No Brasil, o grupo de alimentos derivados do trigo aumentou 8,16% em 12 meses, uma contribuição de 0,20 ponto porcentual na inflação de 6,75% acumulada no período, calculou Irene Machado, gerente do IPCA no IBGE. O pão francês é tão importante na cesta de consumo das famílias que a alta de preços nos últimos 12 meses fez o item contribuir sozinho com 0,10 ponto porcentual na inflação oficial.
“Mesmo com o aumento da produção nesta safra, grande parte do trigo consumido no Brasil ainda é importada. Com isso, além das variáveis que determinam os preços dos outros alimentos, os derivados do trigo também sofrem influência das variações do dólar”, lembrou Irene. Embora o País espere uma produção de 7,9 milhões de toneladas este ano, o consumo aparente nacional é de 12,5 milhões de toneladas. A diferença será atendida, mais uma vez, com importações.
“A expectativa é que a safra Argentina também seja um pouco melhor. Podemos importar mais dos argentinos”, citou Amaryllis.
O engenheiro agrônomo Roberto Ferry, da Coordenação de Agropecuária do IBGE, afirma que as condições climáticas por enquanto estão favoráveis a uma produção nacional adequada para a panificação, que exige um trigo de qualidade superior. “É o moinho que verifica isso. Essa qualificação é feita após a colheita. Até o momento, os relatórios mostram que o trigo apresenta boa qualidade”, disse Ferry.
O técnico do IBGE explica que o clima seco ou a umidade interferem no PH do trigo. Uma chuva durante o período de colheita pode fazer o trigo germinar e inviabilizar seu uso na panificação. Nesse caso, o trigo é destinado a ração animal.

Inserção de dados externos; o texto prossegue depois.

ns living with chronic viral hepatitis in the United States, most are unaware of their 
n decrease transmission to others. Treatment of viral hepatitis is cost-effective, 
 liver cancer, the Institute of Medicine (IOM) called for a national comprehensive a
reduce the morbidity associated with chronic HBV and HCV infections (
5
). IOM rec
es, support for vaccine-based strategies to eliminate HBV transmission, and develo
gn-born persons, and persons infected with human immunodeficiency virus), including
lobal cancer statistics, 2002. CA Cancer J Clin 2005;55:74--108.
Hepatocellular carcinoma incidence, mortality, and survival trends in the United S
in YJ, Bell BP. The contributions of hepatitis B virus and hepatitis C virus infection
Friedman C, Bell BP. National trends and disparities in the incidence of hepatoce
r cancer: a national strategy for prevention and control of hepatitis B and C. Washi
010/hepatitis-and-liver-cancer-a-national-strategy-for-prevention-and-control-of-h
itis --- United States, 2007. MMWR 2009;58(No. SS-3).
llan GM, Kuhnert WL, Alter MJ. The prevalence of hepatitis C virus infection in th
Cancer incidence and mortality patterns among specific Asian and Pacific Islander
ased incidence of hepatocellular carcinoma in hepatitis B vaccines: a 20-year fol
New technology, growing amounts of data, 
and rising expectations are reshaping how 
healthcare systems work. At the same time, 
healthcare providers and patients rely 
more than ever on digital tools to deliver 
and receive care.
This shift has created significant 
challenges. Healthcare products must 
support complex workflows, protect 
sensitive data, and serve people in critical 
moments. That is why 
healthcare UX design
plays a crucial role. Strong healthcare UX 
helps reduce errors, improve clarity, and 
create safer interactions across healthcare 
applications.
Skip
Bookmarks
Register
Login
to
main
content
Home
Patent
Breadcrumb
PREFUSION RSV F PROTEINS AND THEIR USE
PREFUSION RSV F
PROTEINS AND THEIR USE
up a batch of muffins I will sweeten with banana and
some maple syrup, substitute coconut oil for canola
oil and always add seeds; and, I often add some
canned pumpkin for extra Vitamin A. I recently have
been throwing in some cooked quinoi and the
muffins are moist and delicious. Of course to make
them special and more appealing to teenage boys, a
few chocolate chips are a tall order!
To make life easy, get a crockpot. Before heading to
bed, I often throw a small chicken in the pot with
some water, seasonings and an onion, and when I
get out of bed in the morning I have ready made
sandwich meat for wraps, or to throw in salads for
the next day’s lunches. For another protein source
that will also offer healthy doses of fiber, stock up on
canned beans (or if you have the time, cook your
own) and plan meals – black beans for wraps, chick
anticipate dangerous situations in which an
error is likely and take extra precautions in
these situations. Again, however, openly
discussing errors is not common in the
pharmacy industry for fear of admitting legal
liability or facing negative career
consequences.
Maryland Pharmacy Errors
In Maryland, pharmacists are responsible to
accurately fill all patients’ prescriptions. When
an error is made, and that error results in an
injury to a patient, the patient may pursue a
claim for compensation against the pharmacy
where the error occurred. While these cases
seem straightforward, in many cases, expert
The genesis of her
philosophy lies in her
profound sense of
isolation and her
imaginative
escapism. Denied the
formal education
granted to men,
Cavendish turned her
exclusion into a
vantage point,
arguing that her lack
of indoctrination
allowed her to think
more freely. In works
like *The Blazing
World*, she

“Mas as condições este ano foram favoráveis. O Paraná está recuperando a safra. No ano passado teve estiagem no plantio, doenças como a ferrugem, e geada no período de colheita. Quebrou a safra”, contou Ferry. O Paraná responde por 50,7% da safra nacional de trigo. O Rio Grande do Sul é responsável por outros 40,8% do total nacional.